=== Begin Enclosure ===

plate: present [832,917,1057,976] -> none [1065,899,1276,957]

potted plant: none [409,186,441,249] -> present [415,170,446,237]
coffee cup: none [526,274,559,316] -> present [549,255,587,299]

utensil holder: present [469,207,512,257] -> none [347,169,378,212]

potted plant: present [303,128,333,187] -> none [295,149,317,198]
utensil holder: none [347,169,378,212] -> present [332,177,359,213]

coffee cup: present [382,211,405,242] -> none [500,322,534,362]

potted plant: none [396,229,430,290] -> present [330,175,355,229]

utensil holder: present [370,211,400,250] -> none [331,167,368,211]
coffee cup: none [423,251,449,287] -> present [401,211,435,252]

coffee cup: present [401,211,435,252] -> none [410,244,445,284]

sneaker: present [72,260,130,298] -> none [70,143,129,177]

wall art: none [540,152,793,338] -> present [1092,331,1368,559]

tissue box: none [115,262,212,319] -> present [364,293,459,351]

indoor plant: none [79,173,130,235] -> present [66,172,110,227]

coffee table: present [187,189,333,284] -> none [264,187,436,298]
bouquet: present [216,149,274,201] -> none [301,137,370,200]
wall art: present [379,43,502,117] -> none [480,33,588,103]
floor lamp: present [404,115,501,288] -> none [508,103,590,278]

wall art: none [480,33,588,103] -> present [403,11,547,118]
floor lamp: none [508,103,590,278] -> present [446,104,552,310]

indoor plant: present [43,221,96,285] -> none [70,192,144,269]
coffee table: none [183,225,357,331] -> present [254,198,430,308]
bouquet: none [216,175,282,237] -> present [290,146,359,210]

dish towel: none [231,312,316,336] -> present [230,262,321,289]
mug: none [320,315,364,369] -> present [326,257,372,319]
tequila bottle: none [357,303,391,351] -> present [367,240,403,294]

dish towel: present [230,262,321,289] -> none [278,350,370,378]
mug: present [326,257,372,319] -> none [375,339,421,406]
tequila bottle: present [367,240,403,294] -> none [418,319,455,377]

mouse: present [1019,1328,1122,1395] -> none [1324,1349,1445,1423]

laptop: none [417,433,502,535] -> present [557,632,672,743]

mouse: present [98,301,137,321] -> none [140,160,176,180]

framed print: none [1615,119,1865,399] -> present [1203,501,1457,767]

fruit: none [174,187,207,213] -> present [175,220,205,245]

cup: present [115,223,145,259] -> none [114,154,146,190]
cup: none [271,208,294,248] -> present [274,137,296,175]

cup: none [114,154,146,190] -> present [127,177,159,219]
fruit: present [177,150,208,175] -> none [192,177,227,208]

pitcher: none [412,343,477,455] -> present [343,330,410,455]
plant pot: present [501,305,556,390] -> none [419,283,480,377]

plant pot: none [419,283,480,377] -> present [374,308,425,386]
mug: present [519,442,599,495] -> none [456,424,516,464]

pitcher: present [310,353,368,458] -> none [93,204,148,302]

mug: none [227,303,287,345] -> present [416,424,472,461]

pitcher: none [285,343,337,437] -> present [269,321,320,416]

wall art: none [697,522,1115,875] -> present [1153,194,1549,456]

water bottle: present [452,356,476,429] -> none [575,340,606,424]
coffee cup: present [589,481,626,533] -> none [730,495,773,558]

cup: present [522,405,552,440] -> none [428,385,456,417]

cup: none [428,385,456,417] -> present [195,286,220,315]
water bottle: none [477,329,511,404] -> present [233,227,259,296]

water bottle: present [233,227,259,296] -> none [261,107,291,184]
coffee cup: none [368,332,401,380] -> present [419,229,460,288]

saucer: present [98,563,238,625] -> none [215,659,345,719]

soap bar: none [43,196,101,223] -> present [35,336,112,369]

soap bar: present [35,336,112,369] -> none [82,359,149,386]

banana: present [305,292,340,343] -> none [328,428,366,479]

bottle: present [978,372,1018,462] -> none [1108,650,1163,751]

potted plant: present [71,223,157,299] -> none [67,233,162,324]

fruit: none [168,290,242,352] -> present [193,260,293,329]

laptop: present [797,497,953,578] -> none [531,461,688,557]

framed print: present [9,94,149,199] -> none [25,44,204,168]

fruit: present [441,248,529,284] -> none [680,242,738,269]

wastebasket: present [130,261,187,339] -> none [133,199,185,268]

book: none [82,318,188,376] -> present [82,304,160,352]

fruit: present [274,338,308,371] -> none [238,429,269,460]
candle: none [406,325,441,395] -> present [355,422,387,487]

=== End Enclosure ===

About this task: Only one stretch of the data above is needed. Restate it word for word, from the line containing "dish towel: present" through the line containing "mouse: present [98,301,137,321]", both ends included.

Task result:
dish towel: present [230,262,321,289] -> none [278,350,370,378]
mug: present [326,257,372,319] -> none [375,339,421,406]
tequila bottle: present [367,240,403,294] -> none [418,319,455,377]

mouse: present [1019,1328,1122,1395] -> none [1324,1349,1445,1423]

laptop: none [417,433,502,535] -> present [557,632,672,743]

mouse: present [98,301,137,321] -> none [140,160,176,180]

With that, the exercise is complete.